While the detection and characterization of intact proteins and protein complexes is an exciting prospect, current proteomics measurement capabilities are lacking in a variety of crucial aspects such as measurement throughput, detection of low abundance proteins, and substantial issues associated with data quality including the confidence of protein identifications, under-sampling and their quantitative utility. Consequently, the measurement quality is generally insufficient to provide statistically meaningful analyses to confidently detec trace proteins within complex biomedical samples. In addition, most of the current proteomics platforms are best suited for detection of proteolytic peptides, using the """"""""bottom-up"""""""" approach which is inefficient for distinguishing between biologically important protein isoforms and for identifications of post translational modifications of proteins. The overall objective of this proect is to develop an integrated system for high- resolution detection and reliable identification of intact proteins and protein complexes from human bodily fluids with greatly improved capabilities over the existing methodologies in terms of throughput, sensitivity, robustness, and quantitation. This new system aims at providing reliable localization of post-translational modifications of intact proteins and peptides and the ability for quantitative measurements of intact post- translationally modified proteins and peptides and protein isoforms at concentrations that are presently undetectable. An advanced proteomic system will be based upon a dual ion source encompassing both nano-Electrospray Ionization (nano-ESI) and Surface Acoustic Wave Nebulization (SAWN) interfaced to a high resolution gas phase ion mobility spectrometer (IMS) and an accurate-mass-measurement high-resolution Fourier Transform Mass Spectrometer (FTMS), such as an Orbitrap MS, with advanced precursor ion fragmentation capabilities, including electron transfer dissociation (ETD).
The specific aims of this project are to 1) Develop a high-resolution high-sensitivity drift- tube Ion Mobility Spectrometer (IMS) for analysis of larger peptides, protein fragments and intact proteins. Achieve IMS resolution of greater than 150 at an overall ion transmission of no less than 80 %, 2) Interface the high-resolution IMS instrument equipped with a nano-electrospray ionization (ESI) source to an Orbitrap MS using an advanced multiplexed approach with double masking and attain the duty cycle of no less than 30% for the complete IMS-Orbitrap system at a mass resolution of greater than 100,000 and a mass accuracy of <3 ppm in the analysis of complex protein mixtures and 3) Interface a Surface Acoustic Wave Nebulization (SAWN) device to high- resolution IMS-Orbitrap MS instrument and validate performance of the IMS-Orbitrap MS system equipped with both SAWN and nano-ESI sources in experiments with human blood serum/plasma samples. Demonstrate analytical separation of protein isoforms, variants of post-translationally modified peptides/proteins and non-covalently bound protein complexes with the novel nano-ESI (SAWN)-IMS-Orbitrap instrumentation. We anticipate that the development of the novel ESI (SAWN)-IMS-Orbitrap instrument will provide unparallel capabilities of highest mass resolution and mass accuracy with the overall high sensitivity and IMS separation power, as well as accurate quantitation required for more effective and higher throughput measurements of post- translationally modified proteins, protein isoforms, and protein complexes in biological fluids.
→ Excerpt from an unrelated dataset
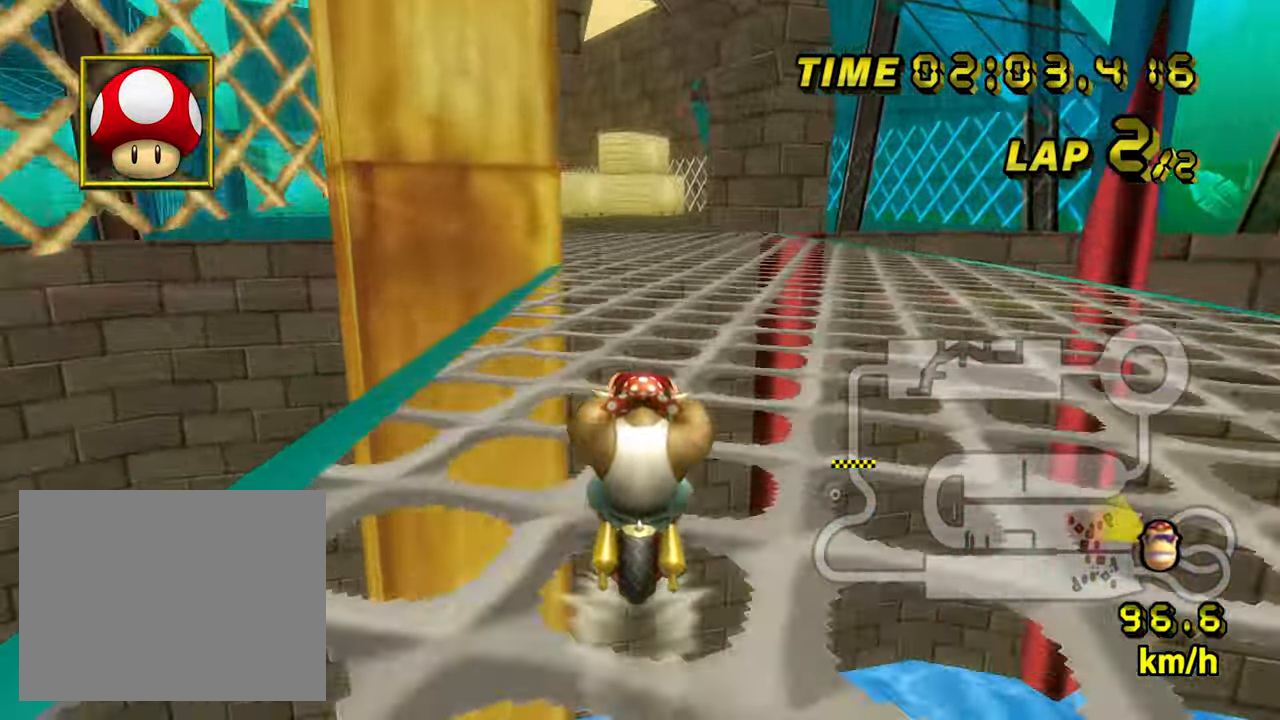
{"dt_ms": 500, "buttons": ["A", "B"], "left_stick": "center", "events": [[400, "B", "down"]]}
The specific objective of this project is to develop a high-throughput sensitive system for quantitative analysis of intact proteins and higher molecular weight peptides from human bodily fluids. The instrument will enable soft ionization of intact proteins and protein complexes followed by fast high-resolution gas-phase ion mobility separations and high- resolution high-mass-accuracy Orbitrap mass spectrometry detection.